**Document section**
# look better



## fernhills (Jul 23, 2008)

I have been trying to make my pics look better, so i have been fooling around with Corel Print Office.  I just wanted to see how they would look in a format like this forum.  Carl


----------



## Mack C. (Jul 23, 2008)

fernhills said:


> I have been trying to make my pics look better, so i have been fooling around with Corel Print Office. I just wanted to see how they would look in a format like this forum. Carl


Hi Carl; With all due respect, is it the pen you want to show or the picture frame?

The frame in my opinion does nothing to enhance the look of the pen.

The pen should be shown off by itself in all it's glorify without using any kind of digital editing. The camera used properly on it's "M" setting and focused properly has the ability to show the pen off to it's fullest.

Tell us something about the pen!


----------



## IPD_Mrs (Jul 23, 2008)

Mack is steering you correct.  Show off your pen not your photo design or web site.  What you had there was very distracting.
 
Mike


----------



## Hayseedboy (Jul 23, 2008)

*Yup!*

I agree with what they said!

Nice looking pen... think I might have that same blank... well not that same one but you know.


----------



## Daniel (Jul 24, 2008)

Carl, I do not agree that the only thing that should be in a photo of a pen, is a pen. most of the really good photos of pens have tons of props and background. they are also very hard to get. composition will have you pulling out more hair than correct lighting and exposure though so be warned. there is a ton of info out there though on how to add other things to your photo but still have people looking at what you want them to look at.

Extracted data entries:
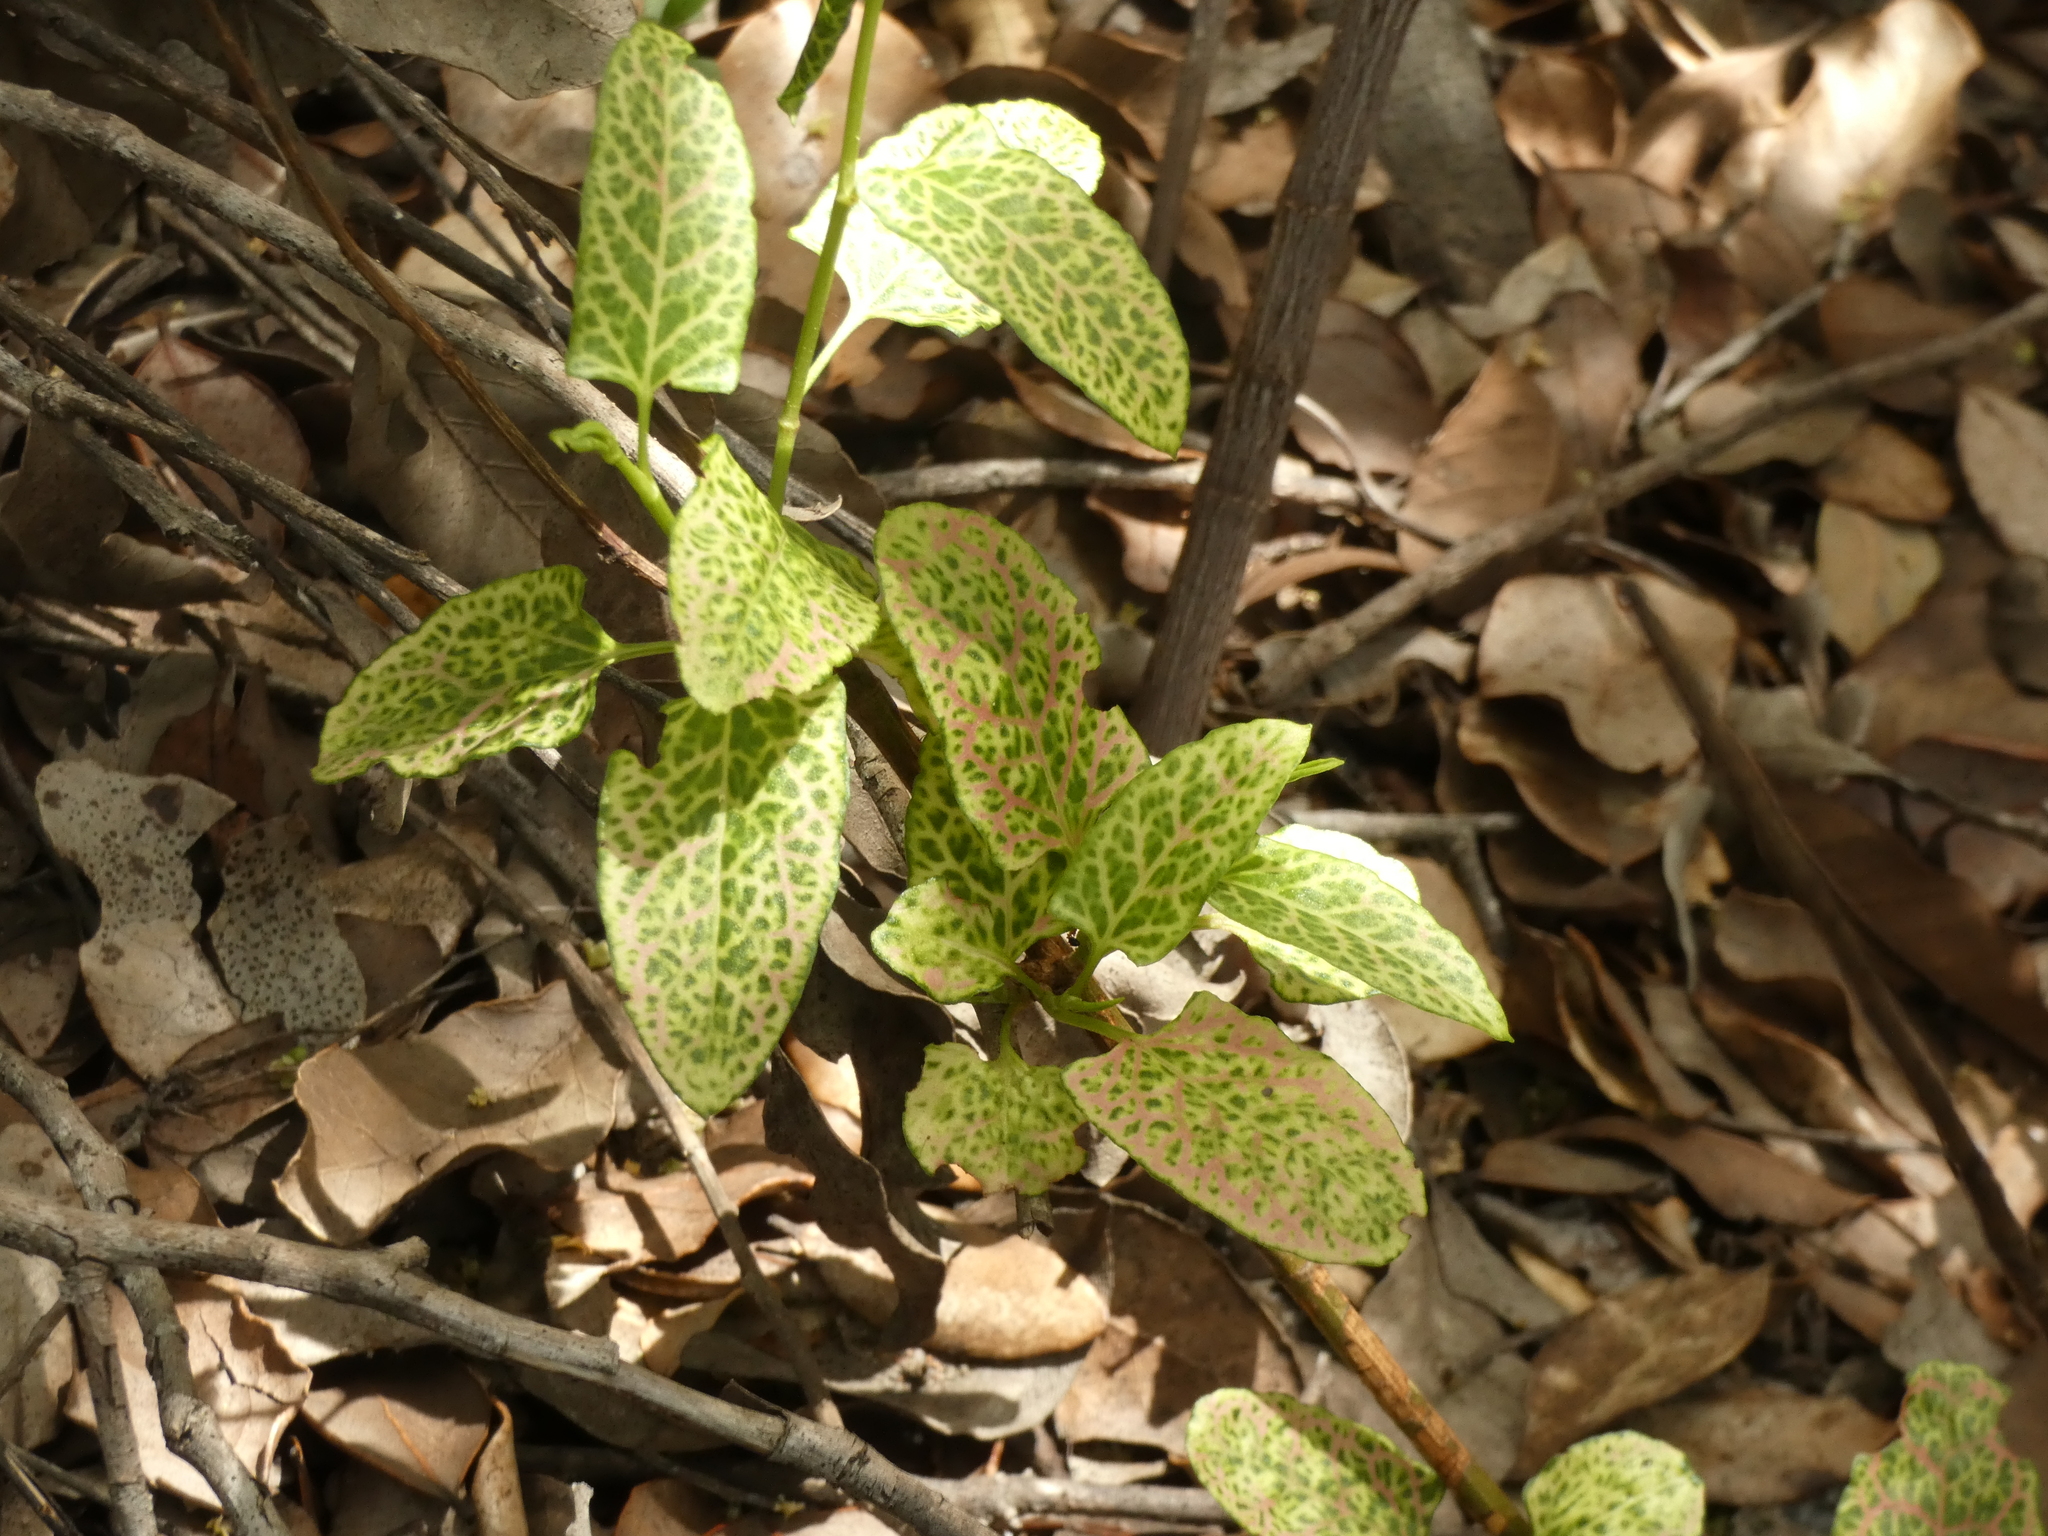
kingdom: Plantae
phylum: Tracheophyta
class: Magnoliopsida
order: Caryophyllales
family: Polygonaceae
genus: Muehlenbeckia
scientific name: Muehlenbeckia hastulata
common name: Wirevine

**Tasks and exercises**
a) In the records, take each line from the one containing "phylum: Tracheophyta" through the last line of the records, skip any blank lines, and give them as a JSON list of strings with one string per line.
b) Continue the forum thread about photographing pens from the point where it ends.

**The answers**
a)
[
  "phylum: Tracheophyta",
  "class: Magnoliopsida",
  "order: Caryophyllales",
  "family: Polygonaceae",
  "genus: Muehlenbeckia",
  "scientific name: Muehlenbeckia hastulata",
  "common name: Wirevine"
]

b)
----------



## TBone (Jul 24, 2008)

The frame shrinks the picture and makes it more difficult to get a good look at your pen.


----------



## fernhills (Jul 24, 2008)

Thanks for all your replies, i really appreciate it.  Carl


----------



## heinedan (Jul 25, 2008)

*picture*

Carl,

I have been using Kai's Photo Soap for several years now. It is a very simple program that I think does an excellent job of editing my photos. Nothing fancy, but very nice.

Dan


----------



## JerryS (Jul 25, 2008)

Are you using the Macro setting ? I think it may look better without the red border , its clipping the top of the cap off . JMO  Nice looking pen .


----------



## desertyellow (Aug 2, 2008)

Good looking pen.
Sometimes less is more.
Keep at it.
You'll get it.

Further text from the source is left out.